静かな敗北

 オレが作った料理を二人で食べて、夜が来た。

 ソファに背中を預け、平静を装う。


「先にシャワー浴びてこいよ」

「……へ? うん」


 ネットで調べたが、こういう時女の子はプレイボーイ風の男に弱いらしい。ブログの記事に載っていた情報だが、低評価が2万で、高評価は3だった。


 オレは、3の方を信じた。

 結束バンドは、コンサートの開催日に使う。

 そして、今はデータの抹消が目的。


 自分の中で目的を整理し、気合を入れる。


 ブー、ブー。


 意識を研ぎ澄ませていると、スマホが鳴った。

 土井から着信だ。


『声、聞きたい』

『ダメだ』

『へこむこと言わないでよ』

『悪いな。
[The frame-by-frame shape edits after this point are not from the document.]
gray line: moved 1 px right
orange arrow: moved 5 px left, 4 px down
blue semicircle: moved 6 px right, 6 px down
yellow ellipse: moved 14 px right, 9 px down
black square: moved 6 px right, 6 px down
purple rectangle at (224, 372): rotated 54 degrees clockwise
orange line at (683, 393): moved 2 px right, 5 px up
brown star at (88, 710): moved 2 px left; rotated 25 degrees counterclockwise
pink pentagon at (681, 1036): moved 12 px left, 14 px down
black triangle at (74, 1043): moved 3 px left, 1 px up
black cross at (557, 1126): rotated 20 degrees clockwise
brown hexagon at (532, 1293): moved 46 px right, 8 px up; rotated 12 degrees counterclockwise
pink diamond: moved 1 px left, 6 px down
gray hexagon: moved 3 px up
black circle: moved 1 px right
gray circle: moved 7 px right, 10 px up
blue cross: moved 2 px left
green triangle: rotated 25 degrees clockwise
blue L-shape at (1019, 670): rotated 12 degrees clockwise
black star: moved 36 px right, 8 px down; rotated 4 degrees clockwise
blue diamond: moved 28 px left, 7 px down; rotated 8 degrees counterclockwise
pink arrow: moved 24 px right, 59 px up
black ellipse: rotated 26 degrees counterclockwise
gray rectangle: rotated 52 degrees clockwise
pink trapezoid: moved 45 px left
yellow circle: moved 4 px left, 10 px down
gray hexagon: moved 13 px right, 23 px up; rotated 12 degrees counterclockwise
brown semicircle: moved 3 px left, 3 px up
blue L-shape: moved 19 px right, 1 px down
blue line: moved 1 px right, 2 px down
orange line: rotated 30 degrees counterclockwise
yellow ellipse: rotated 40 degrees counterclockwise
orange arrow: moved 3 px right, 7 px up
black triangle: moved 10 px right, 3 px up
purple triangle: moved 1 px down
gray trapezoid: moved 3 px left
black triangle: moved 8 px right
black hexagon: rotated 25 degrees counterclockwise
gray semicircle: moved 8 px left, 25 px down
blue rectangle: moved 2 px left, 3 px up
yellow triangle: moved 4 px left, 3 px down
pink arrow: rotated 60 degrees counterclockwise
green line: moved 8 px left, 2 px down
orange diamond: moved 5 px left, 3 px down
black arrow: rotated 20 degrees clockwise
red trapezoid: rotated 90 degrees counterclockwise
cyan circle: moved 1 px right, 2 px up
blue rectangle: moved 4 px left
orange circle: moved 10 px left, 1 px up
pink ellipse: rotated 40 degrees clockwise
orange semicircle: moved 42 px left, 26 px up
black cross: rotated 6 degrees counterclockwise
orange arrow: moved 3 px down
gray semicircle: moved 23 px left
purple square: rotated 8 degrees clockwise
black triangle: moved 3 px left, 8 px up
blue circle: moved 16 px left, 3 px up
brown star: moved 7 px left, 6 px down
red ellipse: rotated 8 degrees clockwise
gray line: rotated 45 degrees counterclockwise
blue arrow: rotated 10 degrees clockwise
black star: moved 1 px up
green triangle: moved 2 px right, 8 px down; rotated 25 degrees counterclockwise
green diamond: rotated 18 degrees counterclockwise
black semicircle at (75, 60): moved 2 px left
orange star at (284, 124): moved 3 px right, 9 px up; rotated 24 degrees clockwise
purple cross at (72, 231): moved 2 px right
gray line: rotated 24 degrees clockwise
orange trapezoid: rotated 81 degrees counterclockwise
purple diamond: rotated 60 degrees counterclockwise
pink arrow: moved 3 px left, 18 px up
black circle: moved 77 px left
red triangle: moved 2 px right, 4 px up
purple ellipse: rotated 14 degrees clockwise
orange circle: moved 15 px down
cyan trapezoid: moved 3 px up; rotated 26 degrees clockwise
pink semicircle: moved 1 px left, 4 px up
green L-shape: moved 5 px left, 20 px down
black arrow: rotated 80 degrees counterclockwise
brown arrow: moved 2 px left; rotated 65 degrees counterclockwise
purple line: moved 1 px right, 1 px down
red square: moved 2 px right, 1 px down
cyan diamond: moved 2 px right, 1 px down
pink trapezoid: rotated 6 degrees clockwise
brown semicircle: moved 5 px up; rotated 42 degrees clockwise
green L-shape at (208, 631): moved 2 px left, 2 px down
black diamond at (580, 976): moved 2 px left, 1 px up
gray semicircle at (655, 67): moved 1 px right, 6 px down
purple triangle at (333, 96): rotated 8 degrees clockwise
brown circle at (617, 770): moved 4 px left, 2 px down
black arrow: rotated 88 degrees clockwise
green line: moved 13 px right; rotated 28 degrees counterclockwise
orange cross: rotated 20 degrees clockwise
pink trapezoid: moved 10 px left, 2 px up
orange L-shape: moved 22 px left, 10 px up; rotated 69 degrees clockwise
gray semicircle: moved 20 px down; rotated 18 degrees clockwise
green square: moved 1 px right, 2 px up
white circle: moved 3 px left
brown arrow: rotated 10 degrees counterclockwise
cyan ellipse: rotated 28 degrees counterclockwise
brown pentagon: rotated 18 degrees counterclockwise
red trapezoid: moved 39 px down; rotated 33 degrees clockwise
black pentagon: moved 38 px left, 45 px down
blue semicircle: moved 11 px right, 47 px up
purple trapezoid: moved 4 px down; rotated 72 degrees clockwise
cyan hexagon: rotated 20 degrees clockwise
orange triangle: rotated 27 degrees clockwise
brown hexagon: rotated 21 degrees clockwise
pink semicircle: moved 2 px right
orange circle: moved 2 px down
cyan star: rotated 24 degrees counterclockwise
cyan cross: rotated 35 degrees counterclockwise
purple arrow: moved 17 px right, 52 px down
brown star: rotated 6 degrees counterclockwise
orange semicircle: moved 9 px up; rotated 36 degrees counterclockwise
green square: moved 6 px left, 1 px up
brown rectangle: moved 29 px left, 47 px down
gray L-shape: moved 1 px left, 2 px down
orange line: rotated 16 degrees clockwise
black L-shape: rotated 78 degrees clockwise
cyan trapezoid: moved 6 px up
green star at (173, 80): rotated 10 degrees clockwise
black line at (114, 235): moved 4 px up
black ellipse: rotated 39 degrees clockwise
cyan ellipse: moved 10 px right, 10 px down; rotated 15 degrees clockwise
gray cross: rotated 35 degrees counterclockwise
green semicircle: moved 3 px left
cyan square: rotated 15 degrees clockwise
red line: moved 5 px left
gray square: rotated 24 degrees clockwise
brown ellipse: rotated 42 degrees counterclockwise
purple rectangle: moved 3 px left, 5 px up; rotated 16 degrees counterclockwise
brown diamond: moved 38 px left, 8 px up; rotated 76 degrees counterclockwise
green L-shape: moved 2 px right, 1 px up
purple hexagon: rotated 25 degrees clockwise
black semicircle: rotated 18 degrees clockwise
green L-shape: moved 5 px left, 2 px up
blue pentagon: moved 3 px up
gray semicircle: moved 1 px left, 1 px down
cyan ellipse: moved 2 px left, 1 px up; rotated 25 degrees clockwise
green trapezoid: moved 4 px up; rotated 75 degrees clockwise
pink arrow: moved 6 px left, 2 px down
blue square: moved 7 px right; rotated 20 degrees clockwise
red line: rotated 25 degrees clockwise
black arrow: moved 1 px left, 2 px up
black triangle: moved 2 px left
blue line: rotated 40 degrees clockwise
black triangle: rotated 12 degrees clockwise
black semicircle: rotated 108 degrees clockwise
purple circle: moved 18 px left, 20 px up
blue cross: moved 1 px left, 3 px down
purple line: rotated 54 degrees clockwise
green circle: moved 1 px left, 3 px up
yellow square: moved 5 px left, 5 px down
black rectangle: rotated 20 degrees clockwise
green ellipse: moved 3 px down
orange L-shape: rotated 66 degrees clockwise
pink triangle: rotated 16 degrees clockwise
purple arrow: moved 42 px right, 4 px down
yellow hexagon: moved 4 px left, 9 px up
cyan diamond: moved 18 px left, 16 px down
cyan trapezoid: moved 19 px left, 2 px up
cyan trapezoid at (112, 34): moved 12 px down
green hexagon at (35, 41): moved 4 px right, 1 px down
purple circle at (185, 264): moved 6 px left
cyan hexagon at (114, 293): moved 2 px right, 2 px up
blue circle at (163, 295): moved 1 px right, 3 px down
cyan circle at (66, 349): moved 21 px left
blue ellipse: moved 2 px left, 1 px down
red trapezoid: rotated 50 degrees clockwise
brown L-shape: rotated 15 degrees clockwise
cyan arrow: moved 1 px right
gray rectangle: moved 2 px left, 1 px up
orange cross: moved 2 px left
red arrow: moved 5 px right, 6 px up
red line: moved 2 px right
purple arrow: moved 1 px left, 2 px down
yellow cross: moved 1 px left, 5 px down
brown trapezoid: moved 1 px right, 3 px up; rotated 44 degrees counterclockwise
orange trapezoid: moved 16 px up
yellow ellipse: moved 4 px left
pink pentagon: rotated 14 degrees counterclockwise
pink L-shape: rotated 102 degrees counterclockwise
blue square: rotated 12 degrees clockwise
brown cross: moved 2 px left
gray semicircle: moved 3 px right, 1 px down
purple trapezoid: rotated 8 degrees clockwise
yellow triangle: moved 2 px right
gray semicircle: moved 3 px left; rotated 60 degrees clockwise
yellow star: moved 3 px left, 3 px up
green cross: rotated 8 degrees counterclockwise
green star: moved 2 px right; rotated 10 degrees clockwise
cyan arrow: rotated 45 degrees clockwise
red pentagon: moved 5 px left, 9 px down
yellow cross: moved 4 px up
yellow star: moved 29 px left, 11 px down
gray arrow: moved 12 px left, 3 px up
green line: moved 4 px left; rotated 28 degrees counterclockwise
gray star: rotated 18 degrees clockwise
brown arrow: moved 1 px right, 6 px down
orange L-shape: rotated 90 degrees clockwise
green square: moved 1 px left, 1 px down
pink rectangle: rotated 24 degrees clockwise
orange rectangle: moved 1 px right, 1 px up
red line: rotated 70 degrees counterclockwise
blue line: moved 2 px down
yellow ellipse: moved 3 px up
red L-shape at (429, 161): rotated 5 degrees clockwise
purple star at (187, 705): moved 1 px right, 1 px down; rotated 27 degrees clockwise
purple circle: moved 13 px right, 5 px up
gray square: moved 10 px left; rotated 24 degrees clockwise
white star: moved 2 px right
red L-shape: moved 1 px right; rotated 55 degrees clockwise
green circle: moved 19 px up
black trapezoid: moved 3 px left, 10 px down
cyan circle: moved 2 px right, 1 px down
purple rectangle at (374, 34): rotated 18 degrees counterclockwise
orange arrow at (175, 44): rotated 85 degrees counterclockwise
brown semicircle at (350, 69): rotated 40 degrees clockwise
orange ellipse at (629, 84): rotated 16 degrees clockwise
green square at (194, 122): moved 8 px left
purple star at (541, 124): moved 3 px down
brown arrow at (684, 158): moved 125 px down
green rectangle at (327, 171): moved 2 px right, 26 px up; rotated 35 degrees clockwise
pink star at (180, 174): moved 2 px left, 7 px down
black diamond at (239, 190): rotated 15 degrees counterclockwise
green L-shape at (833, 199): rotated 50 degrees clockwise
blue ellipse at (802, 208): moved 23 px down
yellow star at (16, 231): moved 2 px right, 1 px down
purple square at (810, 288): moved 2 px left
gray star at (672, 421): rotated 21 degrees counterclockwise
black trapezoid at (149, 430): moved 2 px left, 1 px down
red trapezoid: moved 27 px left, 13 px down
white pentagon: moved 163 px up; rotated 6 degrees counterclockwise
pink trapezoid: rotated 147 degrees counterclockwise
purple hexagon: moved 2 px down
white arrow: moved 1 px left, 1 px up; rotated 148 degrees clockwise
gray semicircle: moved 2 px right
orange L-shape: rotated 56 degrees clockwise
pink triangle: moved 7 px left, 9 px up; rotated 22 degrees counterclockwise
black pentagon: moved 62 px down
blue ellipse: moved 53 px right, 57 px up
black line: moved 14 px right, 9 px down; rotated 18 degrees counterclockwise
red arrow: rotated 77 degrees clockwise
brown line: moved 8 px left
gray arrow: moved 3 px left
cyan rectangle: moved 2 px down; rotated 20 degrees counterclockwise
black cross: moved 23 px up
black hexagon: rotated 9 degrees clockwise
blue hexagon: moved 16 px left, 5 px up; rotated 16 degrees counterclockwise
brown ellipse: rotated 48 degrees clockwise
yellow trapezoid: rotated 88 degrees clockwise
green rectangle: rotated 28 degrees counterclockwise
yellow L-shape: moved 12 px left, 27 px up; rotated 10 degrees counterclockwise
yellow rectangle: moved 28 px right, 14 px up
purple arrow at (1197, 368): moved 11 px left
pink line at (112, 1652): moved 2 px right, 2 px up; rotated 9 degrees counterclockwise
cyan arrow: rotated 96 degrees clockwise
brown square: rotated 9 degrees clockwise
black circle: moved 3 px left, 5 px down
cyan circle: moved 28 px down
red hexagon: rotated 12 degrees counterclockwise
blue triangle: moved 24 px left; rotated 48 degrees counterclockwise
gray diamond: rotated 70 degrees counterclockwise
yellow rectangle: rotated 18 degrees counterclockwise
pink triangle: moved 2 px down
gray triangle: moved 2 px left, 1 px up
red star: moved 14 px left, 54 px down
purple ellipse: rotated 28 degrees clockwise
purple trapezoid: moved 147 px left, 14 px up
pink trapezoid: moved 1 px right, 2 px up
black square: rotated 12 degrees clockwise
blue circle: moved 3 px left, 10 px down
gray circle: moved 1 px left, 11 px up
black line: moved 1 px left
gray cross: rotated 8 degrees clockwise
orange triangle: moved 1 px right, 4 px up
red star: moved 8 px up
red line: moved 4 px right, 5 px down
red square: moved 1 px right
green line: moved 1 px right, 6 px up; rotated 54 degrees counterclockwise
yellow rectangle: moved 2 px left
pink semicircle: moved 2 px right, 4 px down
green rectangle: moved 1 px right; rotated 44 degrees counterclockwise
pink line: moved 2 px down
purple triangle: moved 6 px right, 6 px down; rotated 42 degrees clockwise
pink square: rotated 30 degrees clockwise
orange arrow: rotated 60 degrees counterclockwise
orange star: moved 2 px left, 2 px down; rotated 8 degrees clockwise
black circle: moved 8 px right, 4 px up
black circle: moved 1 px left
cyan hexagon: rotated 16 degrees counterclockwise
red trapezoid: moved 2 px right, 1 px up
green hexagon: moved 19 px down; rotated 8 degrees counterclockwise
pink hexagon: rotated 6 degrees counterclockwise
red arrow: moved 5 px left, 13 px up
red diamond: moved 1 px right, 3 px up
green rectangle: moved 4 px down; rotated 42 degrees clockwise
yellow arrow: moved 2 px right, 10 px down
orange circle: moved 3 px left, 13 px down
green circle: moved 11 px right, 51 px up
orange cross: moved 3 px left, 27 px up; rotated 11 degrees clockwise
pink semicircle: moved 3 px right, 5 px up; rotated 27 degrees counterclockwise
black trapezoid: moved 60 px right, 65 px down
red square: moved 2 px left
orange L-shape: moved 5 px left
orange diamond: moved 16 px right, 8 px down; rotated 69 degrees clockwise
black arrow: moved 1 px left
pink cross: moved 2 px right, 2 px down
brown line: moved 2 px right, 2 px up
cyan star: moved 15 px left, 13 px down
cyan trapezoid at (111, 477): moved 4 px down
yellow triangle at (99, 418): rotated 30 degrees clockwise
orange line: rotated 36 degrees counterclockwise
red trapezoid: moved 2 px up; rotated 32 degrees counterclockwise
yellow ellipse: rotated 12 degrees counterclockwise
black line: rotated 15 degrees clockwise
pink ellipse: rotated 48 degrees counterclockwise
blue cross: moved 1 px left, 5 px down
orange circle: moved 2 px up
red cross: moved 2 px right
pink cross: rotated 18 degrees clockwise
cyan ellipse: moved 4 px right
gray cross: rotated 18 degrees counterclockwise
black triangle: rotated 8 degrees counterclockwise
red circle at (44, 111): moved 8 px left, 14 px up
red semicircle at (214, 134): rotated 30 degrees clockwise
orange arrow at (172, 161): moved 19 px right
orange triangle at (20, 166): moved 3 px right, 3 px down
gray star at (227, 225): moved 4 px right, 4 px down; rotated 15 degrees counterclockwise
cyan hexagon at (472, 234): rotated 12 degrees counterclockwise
今から、オレは戦場に向かう』


 少し間があり、再びチャットが送られてきた。


『なんかされたの?』

『話せば長くなるが、尻を触ろうと思ったら、それはデッドフラグだった』

『ばーか』

『だけど、触ってないんだ。止めたんだ。死ぬって気づいたからね』

『何でさぁ。風見くんって、の?』


 そうか?

 オレはオレで頑張ってる。

 真面目にこの状況を打破しようとしているので、土井の一言は心外だった。


 何度でも言ってやる。

 オレは大真面目だ。


『今さ。リビングにいるの見てたけど』

「なんだと?」


 すぐに顔を上げ、オレは辺りに目を走らせた。

 ペット用のカメラが仕掛けられているのは、一つだけじゃなかった。

 おかしいと思ったんだ。

 どうして、寝る時以外入る事のない部屋に、カメラが仕掛けられていたか。


 土井は、家のそこら中に仕掛けていたのだろう。


『ちなみに、どこと、どこに仕掛けた?』

『リビングと、キッチン。風呂場。お母さんたちの寝室。あと、一応物置? 納戸なんど? かな』

『ほぼ、全部じゃねえか』

『そのおかげで、助かったでしょ。どっかの誰かがややこしくしたけど』


 バタン。という音を聞いて、近藤さんが風呂に入った事を耳で確認した。


『だったら見てろ。オレは今から、日常を取り戻しに行く』


 スマホをソファに置き、いざ戦場に向かった。


 *


 曇りガラス一枚のドアを隔て、向こうには近藤さんがいる。

 今のオレには、悪魔的母性の裸体はどうでもいい。

 スマホが先決だ。


「……マジ……か」


 声のトーンを落とし、オレは愕然とした。

 脱衣かごには、脱いだばかりの下着やら何やらが入っていた。

 これを手に取ると考えただけで、謎の罪悪感が湧く。


 でも、やらないと、争いは終わらないんだ。


 そっとパンツを摘まみ、奥にあるスカートを退かす。

 一番下にスマホがあった。


「はぁ……。何期待してるんだろう。わたし。……ふふ」


 冷や汗がボタボタと額から落ちてくる。

 危ない橋を渡っている事は、重々承知の上だ。


 音を立てないように、スマホの画面を付ける。

 パスワードの入力画面が出てきた。


 やはりな。

 こんな事もあろうと、オレは風呂に入らせる前、こんなことを聞いた。


『ユメさん。電話番号とか教えてよ』

『え、いいけど?』


 まるでイチャつくカップルの振りをして、オレは隣に座った。

 この腰を下ろす瞬間だ。

 オレは近藤さんのスマホをチラ見した。


 5、6、4、8。


 パスワードを打ち込み、ロックを解除。

 確か音声データは、内臓フォルダにあるはずだ。

 事前に調べてある。


「ああ!」


 急に大きな声が聞こえ、全身の毛が逆立った。


「いっけない。シャンプー持ってくるの……忘れちゃったぁ……。あぁ、昨日、気づいた時点で買ってくればよかったぁ……」


 曇りガラス越しに見えるシルエットが、しょんぼりとした様子で肩を竦める。


 視界に収めながら、オレは急いでデータを探した。

 ところが、見当たらない。

 音声ファイルの中に保管されているはずなのに。

 音楽用のファイルや他のファイルも覗いてみるが、オレの音声データは見当たらなかった。


「うそ……だろ……」


 オレは焦った。


「後で、一緒に買いに行けばいっかぁ」


 シルエットが振り返り、近づいてくる。

 もう、ダメだ。


 ガチャ。


「はぁ~~っ。最近、忘れっぽいなぁ」


 オレは浴室から出た辺りで、近藤さんの声に耳を澄ませた。

 特に怪しんでる様子はない。

 そのまま、足音を立てず、早急にリビングへ戻っていく。


 結果は、惨敗だ。


 音声データは、必ずどこかに保存されているのに。

 どうして、見つからなかったんだ。